In 2017, we invite participants to create interactive rites, ritual processions, elaborate images, shrines, icons, temples, and visions. Our theme will occupy the ambiguous ground that lies between reverence and ridicule, faith and belief, the absurd and the stunningly sublime.
There will surely be rituals of cleansing escape and rituals of social action (along with everything in-between). The more I think about the networks of people volunteering year-round towards making the on-playa event happen, the more I realize that Burning Man isn’t quite as debauched as it looks while biking around, especially to an overwhelmed newbie. So maybe the question is, how does that energy translate now, post-Trump? As a healthy escape, a safe space, a refuge? Or is Burning Man more part of the activism of everyday life than I realize? A place where intersectionality already flourishes?

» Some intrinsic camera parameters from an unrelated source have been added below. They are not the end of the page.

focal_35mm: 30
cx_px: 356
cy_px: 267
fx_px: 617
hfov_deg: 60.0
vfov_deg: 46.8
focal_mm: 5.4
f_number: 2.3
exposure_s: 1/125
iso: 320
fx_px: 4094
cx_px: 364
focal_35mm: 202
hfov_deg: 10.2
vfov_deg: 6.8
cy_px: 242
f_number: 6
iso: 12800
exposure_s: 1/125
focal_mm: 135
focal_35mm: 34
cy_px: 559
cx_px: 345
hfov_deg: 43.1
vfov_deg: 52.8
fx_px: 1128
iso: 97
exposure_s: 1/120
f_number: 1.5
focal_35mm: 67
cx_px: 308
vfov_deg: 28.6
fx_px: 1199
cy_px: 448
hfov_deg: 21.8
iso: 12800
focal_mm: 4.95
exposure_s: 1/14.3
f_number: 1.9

As I was thinking about Burning Man 2017, I looked at our photos from 2016. The theme was “Da Vinci’s Workshop” and as a small contribution to the Burning Man community, I had posted a “Leonardo quote of the day” each day of the event. Some of the quotes (as below) are strikingly appropriate to the concept of nonviolent resistance and social change, as part of a network.

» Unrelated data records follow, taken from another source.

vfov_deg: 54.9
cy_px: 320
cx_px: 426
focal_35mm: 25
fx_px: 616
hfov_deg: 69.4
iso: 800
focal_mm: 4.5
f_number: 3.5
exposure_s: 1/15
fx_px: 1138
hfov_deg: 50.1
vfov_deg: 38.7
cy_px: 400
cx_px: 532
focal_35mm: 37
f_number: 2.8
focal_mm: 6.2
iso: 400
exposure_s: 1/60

I realize that quotes don’t change culture and Burning Man doesn’t represent any practical solution to the challenges of a divided America. Yet it’s an interesting piece of the puzzle, somehow representing both an effective system of connections and a place of renewal. As I talk with people about how they are making sense of the current social and political climate, I realize that although my dilemmas are specific to me, they’re not particularly unique. People who followed the campaign straight through are still facing questions about how to be useful and how to feel ok. I find it to be comforting that the Burning Man network exists (admittedly far more liberal and open-minded than the population at large) and succeeds as one sort of movement of movements.
Now, I need to dig into the many resources for organizing and action suggested by Maria Stephan and others. Radical ritual and life in action. My community has persuaded me that there’s no other choice.